| Required tasks |
(A) In the net-zero article, what reasons do global venture firms give for avoiding seed-stage climate companies in emerging economies?
(B) Retype the net-zero article from "The same countries" up to and including "startups have struggled.".
(C) Extend the net-zero article, picking up right after its final sentence.

-- BEGIN Selected passage --

The transition to a net-zero economy, which balances the greenhouse gases released into the atmosphere with those removed from it, is often told as a story of Western policy and technology. But the sharper test is unfolding far from the West. Across Africa, Latin America, and much of Asia, countries that will account for most future energy use, city building and job creation are making decisions that will shape the world’s carbon footprint for decades to come.
The same countries also account for a rising share of global emissions due to industrialisation, urbanisation, and energy demand. Manufacturing has also shifted from the North, leading to a greater share of global emissions at about 63%. However, the task here is not to cut consumption but to expand it without locking in carbon-heavy systems. This is where climate startups have struggled.
Local accelerators in these markets are small, thinly funded and often limited to one country. Global venture firms tend to avoid seed-stage climate companies in emerging economies, citing long payback periods, policy risk and low margins. Impact capital steps in, but usually with grants or short programmes that stop before commercial scale.
Last week, I spoke with Juliette Keeley, chief impact officer at Shell Foundation (SF), which supports clean energy solutions, and Carrie Liauw, executive director at 500 Global, a US venture capital firm, to understand how both firms are backing African climate tech startups. They broke down how the Sustainable Innovation Program (SIP), an accelerator initiative led by the two firms, is making these sustainability-focused startups investable before they reach the hardest part of the capital stack.

-- END Selected passage --
-- BEGIN Entries --

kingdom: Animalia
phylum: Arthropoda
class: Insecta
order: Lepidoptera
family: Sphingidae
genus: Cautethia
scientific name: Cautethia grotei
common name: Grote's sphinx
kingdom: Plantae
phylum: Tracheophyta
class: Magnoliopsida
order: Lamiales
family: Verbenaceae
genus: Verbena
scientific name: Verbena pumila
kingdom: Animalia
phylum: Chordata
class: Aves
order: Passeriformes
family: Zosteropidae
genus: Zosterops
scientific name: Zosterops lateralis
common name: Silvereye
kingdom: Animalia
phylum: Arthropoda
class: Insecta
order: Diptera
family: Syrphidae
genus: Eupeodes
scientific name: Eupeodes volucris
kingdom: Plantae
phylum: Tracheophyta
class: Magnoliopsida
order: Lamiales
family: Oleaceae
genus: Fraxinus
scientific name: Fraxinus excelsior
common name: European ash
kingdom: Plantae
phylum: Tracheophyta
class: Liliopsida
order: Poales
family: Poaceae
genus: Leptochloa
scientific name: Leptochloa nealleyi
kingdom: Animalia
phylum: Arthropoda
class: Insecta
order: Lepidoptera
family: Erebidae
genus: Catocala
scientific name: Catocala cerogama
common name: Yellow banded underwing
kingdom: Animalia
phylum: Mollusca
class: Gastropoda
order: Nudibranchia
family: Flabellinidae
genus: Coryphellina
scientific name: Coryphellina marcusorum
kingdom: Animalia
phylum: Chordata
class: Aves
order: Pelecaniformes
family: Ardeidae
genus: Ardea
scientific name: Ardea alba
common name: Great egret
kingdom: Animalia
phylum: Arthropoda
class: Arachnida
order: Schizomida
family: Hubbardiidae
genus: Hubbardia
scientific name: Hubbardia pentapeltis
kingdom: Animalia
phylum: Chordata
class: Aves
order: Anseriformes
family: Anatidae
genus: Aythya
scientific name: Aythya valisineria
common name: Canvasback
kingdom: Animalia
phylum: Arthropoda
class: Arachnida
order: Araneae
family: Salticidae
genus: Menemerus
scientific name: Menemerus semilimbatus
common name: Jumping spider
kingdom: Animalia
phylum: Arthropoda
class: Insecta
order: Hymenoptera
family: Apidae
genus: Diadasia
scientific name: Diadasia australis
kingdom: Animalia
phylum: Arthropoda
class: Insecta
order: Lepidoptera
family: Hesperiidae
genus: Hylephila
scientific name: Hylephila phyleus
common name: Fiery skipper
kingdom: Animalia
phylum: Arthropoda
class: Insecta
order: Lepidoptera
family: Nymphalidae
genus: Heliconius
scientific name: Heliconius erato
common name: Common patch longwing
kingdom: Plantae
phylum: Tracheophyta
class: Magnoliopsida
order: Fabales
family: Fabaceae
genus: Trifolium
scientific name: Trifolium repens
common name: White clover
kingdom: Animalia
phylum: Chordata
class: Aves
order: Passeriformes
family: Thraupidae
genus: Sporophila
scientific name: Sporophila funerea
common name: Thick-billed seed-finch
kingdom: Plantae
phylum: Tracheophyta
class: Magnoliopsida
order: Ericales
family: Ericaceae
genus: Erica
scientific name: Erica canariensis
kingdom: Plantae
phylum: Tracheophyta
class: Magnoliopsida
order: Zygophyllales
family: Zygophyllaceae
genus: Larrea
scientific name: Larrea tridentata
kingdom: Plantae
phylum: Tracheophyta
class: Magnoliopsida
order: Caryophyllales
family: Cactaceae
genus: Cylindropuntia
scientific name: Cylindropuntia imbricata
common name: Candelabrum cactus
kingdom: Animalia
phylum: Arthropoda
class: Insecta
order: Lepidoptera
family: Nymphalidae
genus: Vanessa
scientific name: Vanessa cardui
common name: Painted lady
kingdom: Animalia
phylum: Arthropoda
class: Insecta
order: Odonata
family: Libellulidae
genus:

-- END Entries --

| Exercise responses |
(A) Long payback periods, policy risk and low margins.

(B)
The same countries also account for a rising share of global emissions due to industrialisation, urbanisation, and energy demand. Manufacturing has also shifted from the North, leading to a greater share of global emissions at about 63%. However, the task here is not to cut consumption but to expand it without locking in carbon-heavy systems. This is where climate startups have struggled.

(C)
The effort sits at the intersection of grant funding and early venture capital. In Nairobi, startups in 500 Global’s Sustainable Innovation Seed Accelerator typically raise about $150,000 for 6% equity, with roughly $37,500 deducted as programme fees.
Shell Foundation, which does not take equity, has backed early-stage agri-energy pilots in Africa with cheques ranging from $15,000 to $50,000. In parallel programmes elsewhere, Shell has gone further up the risk curve; its 2025 Shell E4 cohort in India received between €100,000 and €500,000 per startup. The African programme was launched in August 2025 with backing from the UK’s Foreign, Commonwealth & Development Office, targeting startups in energy, agriculture and mobility.
This interview has been edited for length and clarity.
How does the Sustainable Innovation Seed Accelerator connect emerging market startups to global mentors, investors and customers?
Carrie Liauw: Many accelerators in emerging markets operate within a single country. Startups often have limited exposure to global investors, customers, and operating experience beyond their home market.
The Sustainable Innovation Seed Accelerator is structured to give founders access to global mentors and 500 Global’s international network, rather than short, market-specific support.
What does the Shell Foundation actually pay for in this programme?
Juliette Keeley: Shell Foundation provides grant funding to support a 12-month accelerator model. The funding covers enterprise support delivered locally, including market validation, product-market fit, capital planning and fundraising support.
The programme is non-equity. It focuses on business support, with 500 Global providing mentorship, networks, and toolkits to help companies grow revenue. The programme supports companies from Seed through Series B, reflecting where Shell Foundation sees the largest gaps in the market today.
How do you avoid crowding out local capital or local accelerators when you step in with global funding and brand power?
Keely: Many local accelerators operate at a small scale and for short programme durations. This programme is designed to complement, rather than replace, local efforts by extending founders’ access to global investors and customers.
In Kenya, the startup ecosystem includes organisations such as Baobab Network, iHub, KCIC, Delta 40, Savannah Fund and Catalyst Fund. 500 Global is exploring collaboration with existing ecosystem players. The accelerator is being delivered in partnership with the timbuktoo Africa initiative led by UNDP, with a focus on strengthening local capabilities alongside global exposure.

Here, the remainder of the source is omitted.